- _Instruction_
Can you update the rows, starting at the first line and ending at the line "family: Tineidae", by replacing "order" with "rank" and leaving everything else unchanged? Return only those lines.

- _Exercise input_
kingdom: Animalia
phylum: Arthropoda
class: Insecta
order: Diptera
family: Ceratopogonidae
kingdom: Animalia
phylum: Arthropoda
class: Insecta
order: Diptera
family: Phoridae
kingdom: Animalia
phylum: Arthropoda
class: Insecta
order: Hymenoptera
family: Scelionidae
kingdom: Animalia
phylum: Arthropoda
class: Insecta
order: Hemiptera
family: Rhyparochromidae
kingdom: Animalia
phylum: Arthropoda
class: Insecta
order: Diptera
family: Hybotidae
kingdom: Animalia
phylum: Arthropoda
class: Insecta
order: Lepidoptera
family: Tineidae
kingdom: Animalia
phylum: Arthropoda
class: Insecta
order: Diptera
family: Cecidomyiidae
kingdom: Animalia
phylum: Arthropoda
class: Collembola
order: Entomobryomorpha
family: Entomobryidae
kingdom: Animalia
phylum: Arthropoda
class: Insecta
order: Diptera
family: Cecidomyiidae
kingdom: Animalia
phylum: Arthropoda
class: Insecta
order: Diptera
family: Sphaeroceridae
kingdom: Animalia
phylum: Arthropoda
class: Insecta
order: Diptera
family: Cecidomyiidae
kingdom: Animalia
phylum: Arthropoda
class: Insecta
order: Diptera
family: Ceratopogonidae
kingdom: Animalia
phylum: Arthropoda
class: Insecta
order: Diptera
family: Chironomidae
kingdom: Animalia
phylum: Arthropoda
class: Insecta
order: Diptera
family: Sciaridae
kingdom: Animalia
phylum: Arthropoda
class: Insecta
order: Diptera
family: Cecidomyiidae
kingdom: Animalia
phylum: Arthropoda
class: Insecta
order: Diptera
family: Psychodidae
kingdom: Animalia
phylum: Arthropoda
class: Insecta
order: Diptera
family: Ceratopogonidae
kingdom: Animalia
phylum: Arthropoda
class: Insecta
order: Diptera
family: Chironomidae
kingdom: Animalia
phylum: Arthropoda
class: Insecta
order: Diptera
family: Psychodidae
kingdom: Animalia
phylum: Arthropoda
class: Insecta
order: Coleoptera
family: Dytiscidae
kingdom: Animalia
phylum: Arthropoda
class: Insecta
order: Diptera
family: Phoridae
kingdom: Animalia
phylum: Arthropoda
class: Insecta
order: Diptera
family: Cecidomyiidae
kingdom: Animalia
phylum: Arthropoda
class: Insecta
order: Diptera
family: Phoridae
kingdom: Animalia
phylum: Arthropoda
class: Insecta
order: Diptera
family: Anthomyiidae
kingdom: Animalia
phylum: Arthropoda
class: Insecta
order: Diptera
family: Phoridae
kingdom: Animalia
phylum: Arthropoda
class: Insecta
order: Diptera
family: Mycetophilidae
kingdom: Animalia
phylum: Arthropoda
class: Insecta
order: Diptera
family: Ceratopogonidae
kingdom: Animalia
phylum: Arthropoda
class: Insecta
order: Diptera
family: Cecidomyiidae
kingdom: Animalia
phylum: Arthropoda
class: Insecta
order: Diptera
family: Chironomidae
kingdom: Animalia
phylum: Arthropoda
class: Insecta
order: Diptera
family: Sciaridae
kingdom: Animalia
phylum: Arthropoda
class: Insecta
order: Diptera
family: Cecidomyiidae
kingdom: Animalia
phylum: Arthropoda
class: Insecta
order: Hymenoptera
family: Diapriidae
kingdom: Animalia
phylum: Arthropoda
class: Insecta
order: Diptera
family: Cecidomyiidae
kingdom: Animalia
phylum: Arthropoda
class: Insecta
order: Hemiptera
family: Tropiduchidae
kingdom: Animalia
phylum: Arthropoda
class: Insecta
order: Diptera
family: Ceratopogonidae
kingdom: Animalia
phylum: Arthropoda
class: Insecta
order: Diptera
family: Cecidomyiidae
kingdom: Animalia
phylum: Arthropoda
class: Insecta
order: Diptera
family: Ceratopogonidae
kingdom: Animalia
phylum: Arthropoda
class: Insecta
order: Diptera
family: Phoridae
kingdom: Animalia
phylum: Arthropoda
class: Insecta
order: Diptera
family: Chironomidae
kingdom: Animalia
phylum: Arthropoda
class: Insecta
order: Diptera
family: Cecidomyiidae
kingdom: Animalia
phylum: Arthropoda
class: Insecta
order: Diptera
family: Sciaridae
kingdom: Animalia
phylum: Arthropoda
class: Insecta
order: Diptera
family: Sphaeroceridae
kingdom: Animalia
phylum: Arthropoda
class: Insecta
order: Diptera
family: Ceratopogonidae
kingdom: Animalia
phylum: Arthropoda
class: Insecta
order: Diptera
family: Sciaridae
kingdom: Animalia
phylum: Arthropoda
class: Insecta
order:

- _Full solution_
kingdom: Animalia
phylum: Arthropoda
class: Insecta
rank: Diptera
family: Ceratopogonidae
kingdom: Animalia
phylum: Arthropoda
class: Insecta
rank: Diptera
family: Phoridae
kingdom: Animalia
phylum: Arthropoda
class: Insecta
rank: Hymenoptera
family: Scelionidae
kingdom: Animalia
phylum: Arthropoda
class: Insecta
rank: Hemiptera
family: Rhyparochromidae
kingdom: Animalia
phylum: Arthropoda
class: Insecta
rank: Diptera
family: Hybotidae
kingdom: Animalia
phylum: Arthropoda
class: Insecta
rank: Lepidoptera
family: Tineidae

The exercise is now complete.